For the data below, transcribe the part that opens with the line containing "전국 대표번호(15XX, 16XX, 18XX" and closes with the line containing "Cum ille Gnato iam ir", exactly and with no pictures.

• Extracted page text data
____________________
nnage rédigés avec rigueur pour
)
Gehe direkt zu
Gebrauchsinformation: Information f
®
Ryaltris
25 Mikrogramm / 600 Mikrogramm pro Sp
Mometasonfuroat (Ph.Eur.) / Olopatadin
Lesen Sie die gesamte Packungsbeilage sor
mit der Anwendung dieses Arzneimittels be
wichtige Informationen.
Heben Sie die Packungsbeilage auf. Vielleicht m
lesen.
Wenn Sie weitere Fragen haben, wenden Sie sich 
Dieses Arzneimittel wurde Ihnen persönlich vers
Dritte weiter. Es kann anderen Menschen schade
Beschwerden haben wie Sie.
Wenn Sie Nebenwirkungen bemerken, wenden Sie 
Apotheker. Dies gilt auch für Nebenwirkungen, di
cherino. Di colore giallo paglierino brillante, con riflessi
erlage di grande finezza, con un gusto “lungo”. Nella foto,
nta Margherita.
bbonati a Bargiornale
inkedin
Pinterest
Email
____________________
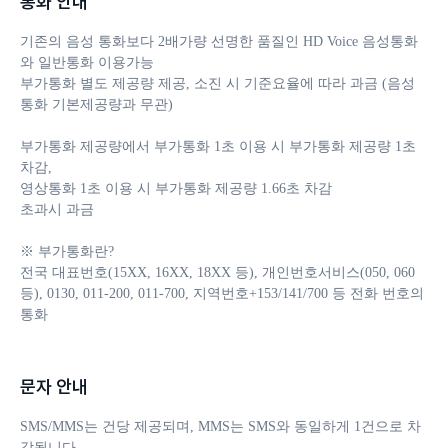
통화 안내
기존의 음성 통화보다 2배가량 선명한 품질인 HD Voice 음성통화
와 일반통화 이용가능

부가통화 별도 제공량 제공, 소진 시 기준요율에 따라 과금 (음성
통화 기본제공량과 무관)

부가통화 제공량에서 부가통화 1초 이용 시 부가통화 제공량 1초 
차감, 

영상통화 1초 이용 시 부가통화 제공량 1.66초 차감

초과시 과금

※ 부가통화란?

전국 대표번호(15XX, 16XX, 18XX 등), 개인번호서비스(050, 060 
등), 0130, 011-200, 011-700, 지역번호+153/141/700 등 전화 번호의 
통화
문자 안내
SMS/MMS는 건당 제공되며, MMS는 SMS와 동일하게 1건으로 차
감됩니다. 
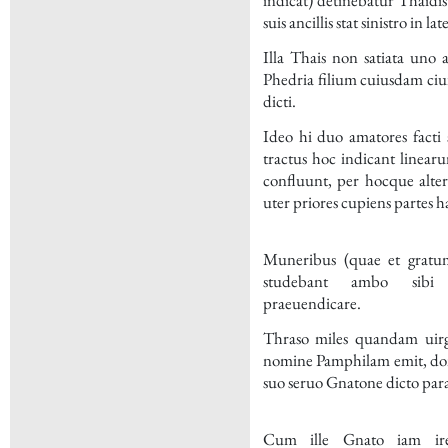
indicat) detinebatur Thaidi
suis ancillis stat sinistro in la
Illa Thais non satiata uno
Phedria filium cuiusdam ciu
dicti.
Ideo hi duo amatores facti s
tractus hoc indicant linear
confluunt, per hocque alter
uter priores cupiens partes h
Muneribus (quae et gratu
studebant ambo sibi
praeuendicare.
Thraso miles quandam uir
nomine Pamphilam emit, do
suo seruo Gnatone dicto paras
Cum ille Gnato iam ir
____________________
• SOLUTION TO THIS PROBLEM
전국 대표번호(15XX, 16XX, 18XX 등), 개인번호서비스(050, 060 
등), 0130, 011-200, 011-700, 지역번호+153/141/700 등 전화 번호의 
통화
문자 안내
SMS/MMS는 건당 제공되며, MMS는 SMS와 동일하게 1건으로 차
감됩니다. 
indicat) detinebatur Thaidi
suis ancillis stat sinistro in la
Illa Thais non satiata uno
Phedria filium cuiusdam ciu
dicti.
Ideo hi duo amatores facti s
tractus hoc indicant linear
confluunt, per hocque alter
uter priores cupiens partes h
Muneribus (quae et gratu
studebant ambo sibi
praeuendicare.
Thraso miles quandam uir
nomine Pamphilam emit, do
suo seruo Gnatone dicto paras
Cum ille Gnato iam ir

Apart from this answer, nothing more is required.